—Él dijo diez años. Yo dije cinco. Nadie creía que no fueras a volver.
—Tú mismo dijiste que no iba a volver. Aquella vez en Mulano, cuando me contaste todas aquellas estupideces acerca de Aquiles en su tienda. Dijiste que iba a quedarme en Mulano, que eso era lo mejor que podía hacer.
—Te mentí —dijo Polarca —. A veces necesitas que te tiren un poco de las orejas, Yakoub. Por tu propio bien. —Rebuscó en sus ropas y sacó un mazo de cartas. Destellaron y zumbaron encima de la mesa entre los dos —. ¿Un poco de klabyasch? —sugirió.
—¿Con dinero?
—¿Y qué otra cosa? ¿Por puro ejercicio? Cinco tetradracmas el punto.

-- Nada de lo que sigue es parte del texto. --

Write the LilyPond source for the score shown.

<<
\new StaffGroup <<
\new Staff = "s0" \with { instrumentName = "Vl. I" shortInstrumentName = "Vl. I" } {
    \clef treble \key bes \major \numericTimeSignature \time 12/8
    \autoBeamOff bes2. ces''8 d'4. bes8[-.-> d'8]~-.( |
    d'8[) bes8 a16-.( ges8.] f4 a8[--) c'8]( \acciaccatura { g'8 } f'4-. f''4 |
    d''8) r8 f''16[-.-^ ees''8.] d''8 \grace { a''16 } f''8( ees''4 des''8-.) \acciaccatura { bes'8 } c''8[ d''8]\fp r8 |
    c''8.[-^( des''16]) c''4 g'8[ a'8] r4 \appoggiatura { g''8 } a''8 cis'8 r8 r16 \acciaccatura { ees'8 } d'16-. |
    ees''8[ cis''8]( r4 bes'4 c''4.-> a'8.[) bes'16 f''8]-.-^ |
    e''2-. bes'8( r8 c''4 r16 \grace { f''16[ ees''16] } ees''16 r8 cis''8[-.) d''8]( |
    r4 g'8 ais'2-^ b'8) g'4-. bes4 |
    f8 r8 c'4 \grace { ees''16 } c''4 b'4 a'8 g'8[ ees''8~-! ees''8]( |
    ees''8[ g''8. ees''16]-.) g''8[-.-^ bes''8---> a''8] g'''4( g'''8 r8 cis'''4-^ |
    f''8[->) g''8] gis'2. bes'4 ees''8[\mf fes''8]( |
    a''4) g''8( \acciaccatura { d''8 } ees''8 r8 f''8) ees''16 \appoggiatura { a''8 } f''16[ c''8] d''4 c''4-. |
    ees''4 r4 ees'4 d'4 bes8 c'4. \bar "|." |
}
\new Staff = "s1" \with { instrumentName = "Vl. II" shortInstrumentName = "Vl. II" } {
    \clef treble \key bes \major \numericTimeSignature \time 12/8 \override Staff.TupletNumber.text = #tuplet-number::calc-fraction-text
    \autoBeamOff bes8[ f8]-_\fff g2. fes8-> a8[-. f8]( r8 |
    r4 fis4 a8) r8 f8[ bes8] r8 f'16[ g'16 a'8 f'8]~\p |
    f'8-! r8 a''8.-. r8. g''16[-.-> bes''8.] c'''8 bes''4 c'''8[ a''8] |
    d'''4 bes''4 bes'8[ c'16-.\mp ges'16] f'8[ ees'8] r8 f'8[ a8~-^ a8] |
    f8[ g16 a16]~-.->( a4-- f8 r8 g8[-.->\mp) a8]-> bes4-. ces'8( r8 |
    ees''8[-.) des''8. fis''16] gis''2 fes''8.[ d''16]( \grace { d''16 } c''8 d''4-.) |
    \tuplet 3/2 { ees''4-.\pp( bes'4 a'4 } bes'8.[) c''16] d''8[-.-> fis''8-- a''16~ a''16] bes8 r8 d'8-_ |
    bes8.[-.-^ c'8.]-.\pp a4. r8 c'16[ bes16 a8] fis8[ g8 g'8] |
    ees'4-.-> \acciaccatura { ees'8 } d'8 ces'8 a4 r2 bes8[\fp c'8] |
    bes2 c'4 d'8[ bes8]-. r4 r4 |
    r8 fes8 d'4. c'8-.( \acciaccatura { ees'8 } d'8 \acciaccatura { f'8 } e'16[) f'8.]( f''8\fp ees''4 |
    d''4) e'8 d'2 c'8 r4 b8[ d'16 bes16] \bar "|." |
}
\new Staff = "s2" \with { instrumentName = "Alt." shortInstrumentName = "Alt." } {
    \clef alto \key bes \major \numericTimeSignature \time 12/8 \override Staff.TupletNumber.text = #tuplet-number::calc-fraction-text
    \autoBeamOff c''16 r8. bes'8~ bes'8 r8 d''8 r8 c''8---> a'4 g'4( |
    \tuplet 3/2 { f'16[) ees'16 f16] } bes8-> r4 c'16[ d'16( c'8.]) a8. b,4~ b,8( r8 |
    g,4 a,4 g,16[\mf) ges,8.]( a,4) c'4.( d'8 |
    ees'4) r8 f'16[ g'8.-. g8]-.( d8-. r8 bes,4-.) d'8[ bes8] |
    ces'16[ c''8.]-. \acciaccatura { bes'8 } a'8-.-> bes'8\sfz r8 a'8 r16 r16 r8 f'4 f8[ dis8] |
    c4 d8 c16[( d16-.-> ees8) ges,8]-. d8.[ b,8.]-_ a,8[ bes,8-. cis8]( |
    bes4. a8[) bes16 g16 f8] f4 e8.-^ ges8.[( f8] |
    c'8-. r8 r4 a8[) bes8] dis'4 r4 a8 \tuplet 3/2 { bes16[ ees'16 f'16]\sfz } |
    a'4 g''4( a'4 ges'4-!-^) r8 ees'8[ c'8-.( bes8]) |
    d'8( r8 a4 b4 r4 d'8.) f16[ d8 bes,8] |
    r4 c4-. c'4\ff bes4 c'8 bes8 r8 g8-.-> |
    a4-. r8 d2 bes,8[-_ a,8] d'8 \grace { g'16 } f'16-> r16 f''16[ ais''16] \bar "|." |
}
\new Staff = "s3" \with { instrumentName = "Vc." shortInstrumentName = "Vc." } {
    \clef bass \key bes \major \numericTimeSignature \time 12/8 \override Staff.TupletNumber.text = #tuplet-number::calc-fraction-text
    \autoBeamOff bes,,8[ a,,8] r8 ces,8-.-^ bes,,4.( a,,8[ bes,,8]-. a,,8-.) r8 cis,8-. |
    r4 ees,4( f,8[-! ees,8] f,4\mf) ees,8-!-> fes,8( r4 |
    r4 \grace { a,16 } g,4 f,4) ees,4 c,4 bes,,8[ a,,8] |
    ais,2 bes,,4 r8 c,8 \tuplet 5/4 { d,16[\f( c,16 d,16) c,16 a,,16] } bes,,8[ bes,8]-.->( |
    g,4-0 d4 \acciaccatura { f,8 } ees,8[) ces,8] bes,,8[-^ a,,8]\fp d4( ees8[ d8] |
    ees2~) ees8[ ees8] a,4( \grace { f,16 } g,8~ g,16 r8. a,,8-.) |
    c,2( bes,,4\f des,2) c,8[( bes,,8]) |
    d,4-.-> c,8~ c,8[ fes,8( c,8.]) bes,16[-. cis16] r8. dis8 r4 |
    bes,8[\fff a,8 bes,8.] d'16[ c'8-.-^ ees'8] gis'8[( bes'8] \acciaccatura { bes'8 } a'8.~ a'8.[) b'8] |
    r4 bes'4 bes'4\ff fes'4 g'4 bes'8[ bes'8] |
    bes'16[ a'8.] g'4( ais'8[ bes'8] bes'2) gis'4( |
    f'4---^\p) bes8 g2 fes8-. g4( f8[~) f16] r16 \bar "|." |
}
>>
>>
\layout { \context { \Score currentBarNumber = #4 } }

—Que sea un cerce —dije —. Te aliviaré un poco del montón que le has ganado a Valerian.
Sonrió tristemente.
—Pobre Yakoub. Nunca aprenderás, ¿verdad? —Situó las cartas en auto-barajar, y se pusieron a saltar como pequeñas ranas sobre la mesa. Luego dio una palmada y se reunieron de nuevo en un apretado mazo frente a mí.
—Tú das —dijo Polarca.
Se inclinó hacia delante, con los ojos brillando locamente. Polarca juega a las cartas como Atila el huno. Puse el mazo en manual y repartí, y él tomó las suyas como si cada una fuera un pasaporte hacia el cielo. Y, por supuesto, me ganó el juego. Aunque es un hombre bajo sus manos son enormes, y las cartas volaban entre ellas como furiosos mosquitos. Las dejó sobre la mesa con enérgico celo, gritando: «¡Shtoch! ¡Yasch! ¡Menel! ¡Klabyasch!», y el juego terminó antes de que yo me hubiera dado cuenta. Se me llevó una fortuna. Bien, le hace feliz asesinarme en el klabyasch, y a mí me hace feliz hacer feliz a Polarca.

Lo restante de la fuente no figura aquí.